‘It’s like losing a limb’

The trauma of undergoing a mastectomy isn’t physical alone,but Angelina Jolie’s disclosure of having undergone the procedure should give courage to many.

Written by Dipti Nagpaul D'souza | Published:May 17, 2013 2:57 am

SHE had her first mastectomy in 2011 after being diagnosed with breast cancer. A 36-year-old entrepreneur in the events industry,Shalini Ghatge (name changed) was traumatised — dealing with men on a daily basis,the lack of one breast had dented her confidence although she would regularly use an imported prosthetic piece to cover up. “I was all of 33 when I had to undergo a mastectomy — I had been married for four years but was still building my career. I couldn’t get myself to tell people,barring members of family,of what I had gone through because it inadvertently made them look towards my chest,” says the Mumbai resident.

■ DATA EXTRACT
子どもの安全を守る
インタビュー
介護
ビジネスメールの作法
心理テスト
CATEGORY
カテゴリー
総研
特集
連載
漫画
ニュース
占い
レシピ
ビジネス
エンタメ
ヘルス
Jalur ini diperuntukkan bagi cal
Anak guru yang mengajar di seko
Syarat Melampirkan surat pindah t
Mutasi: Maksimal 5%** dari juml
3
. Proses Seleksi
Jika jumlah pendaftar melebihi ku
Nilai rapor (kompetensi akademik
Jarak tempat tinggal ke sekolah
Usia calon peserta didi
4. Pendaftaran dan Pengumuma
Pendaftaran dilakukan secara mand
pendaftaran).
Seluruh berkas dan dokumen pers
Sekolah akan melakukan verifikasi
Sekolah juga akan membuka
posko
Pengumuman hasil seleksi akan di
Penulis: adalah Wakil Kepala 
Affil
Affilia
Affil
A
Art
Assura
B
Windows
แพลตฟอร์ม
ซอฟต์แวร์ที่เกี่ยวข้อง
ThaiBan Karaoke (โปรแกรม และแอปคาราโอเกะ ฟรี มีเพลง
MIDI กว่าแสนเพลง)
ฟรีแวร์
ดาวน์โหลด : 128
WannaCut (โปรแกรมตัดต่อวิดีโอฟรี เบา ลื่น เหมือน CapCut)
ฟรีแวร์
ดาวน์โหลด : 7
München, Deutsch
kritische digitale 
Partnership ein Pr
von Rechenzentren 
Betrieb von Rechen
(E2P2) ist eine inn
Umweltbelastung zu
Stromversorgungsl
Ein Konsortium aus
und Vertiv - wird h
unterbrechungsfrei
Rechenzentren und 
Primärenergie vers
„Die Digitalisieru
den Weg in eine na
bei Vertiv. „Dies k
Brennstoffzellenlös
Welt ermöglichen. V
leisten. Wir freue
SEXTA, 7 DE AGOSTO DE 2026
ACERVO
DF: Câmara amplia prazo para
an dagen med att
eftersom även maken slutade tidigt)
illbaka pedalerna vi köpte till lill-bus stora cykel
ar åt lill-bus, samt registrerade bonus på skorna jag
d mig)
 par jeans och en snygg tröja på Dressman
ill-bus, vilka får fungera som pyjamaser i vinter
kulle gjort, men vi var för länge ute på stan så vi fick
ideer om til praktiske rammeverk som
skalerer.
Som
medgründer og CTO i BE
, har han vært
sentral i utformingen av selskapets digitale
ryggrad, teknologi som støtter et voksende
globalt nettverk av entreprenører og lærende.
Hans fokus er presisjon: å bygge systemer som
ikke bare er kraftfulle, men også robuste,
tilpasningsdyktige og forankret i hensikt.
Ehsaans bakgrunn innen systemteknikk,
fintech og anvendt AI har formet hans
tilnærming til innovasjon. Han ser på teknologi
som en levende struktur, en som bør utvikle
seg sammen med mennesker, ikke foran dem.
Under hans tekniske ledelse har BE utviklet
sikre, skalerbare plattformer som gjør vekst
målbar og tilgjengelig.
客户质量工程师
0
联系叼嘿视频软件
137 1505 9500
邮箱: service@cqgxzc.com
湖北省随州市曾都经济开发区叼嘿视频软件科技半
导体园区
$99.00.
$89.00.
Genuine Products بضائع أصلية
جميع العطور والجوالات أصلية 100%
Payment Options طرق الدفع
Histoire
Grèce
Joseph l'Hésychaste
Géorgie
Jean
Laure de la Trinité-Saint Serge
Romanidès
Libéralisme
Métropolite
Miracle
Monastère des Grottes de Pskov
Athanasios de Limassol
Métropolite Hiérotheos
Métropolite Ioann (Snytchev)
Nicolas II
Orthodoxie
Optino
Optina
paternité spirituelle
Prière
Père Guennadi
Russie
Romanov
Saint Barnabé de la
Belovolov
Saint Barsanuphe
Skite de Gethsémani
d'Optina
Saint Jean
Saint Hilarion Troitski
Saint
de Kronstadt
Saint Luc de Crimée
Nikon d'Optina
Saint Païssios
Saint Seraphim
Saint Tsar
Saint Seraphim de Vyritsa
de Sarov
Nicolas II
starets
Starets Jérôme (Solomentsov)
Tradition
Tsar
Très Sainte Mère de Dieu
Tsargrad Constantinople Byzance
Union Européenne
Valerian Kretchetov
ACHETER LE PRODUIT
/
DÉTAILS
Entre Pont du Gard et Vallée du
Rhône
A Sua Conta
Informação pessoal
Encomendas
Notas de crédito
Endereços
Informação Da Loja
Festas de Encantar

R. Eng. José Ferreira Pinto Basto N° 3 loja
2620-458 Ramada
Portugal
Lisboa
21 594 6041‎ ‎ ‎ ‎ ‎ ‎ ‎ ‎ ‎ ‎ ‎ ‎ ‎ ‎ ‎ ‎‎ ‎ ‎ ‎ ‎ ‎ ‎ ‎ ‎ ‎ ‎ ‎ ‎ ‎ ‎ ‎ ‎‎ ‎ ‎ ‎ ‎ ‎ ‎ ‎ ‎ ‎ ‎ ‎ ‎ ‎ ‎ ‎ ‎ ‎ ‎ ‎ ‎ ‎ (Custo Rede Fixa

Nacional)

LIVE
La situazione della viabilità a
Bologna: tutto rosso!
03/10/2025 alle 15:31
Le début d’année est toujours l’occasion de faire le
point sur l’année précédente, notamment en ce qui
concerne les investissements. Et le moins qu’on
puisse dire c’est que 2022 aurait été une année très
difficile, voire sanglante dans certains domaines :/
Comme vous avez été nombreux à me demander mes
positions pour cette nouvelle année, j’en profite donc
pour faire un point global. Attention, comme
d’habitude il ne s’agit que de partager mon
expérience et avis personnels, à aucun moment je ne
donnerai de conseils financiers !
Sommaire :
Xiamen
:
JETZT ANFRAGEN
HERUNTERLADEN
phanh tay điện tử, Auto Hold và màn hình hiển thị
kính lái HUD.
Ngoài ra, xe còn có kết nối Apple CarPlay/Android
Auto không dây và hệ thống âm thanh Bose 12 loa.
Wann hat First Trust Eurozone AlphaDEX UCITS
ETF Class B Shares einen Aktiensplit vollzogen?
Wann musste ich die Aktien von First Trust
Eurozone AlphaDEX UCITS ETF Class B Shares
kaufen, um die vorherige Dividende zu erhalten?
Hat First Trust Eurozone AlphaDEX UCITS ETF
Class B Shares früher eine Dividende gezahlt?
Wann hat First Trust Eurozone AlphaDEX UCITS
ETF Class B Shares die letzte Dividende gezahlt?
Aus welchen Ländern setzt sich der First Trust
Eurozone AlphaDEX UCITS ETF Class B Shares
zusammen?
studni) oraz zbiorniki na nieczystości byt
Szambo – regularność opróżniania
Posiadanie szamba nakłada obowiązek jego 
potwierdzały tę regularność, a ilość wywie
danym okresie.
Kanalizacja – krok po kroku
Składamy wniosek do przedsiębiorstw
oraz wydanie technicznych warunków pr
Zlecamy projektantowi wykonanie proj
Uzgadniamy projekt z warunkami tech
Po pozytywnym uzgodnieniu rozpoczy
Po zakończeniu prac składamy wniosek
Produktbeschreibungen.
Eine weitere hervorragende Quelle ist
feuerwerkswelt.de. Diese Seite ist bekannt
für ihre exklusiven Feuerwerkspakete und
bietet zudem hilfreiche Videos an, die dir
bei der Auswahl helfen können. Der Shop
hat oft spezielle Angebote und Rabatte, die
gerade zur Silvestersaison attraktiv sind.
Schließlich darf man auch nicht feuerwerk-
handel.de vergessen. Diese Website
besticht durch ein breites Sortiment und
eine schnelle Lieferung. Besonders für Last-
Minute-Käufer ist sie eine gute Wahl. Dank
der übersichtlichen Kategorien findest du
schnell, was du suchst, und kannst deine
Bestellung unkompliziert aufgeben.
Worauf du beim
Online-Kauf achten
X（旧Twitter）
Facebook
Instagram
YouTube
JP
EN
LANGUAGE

■ WHAT THIS EXERCISE ASKS
[1] According to the mastectomy article, in what year did Shalini Ghatge have her first mastectomy?
[2] Rewrite the paragraph of the mastectomy article beginning "SHE had her first mastectomy" more briefly, keeping its main facts.

■ ANSWERS FOR THE EXERCISE
[1] 2011

[2] Shalini Ghatge (name changed), a 36-year-old events entrepreneur from Mumbai, had her first mastectomy in 2011 after a breast cancer diagnosis. She dealt with men every day, and losing a breast dented her confidence, though she regularly wore an imported prosthetic. She had the surgery at 33, four years into her marriage and while still building her career. She told no one outside her family, because it made people look at her chest.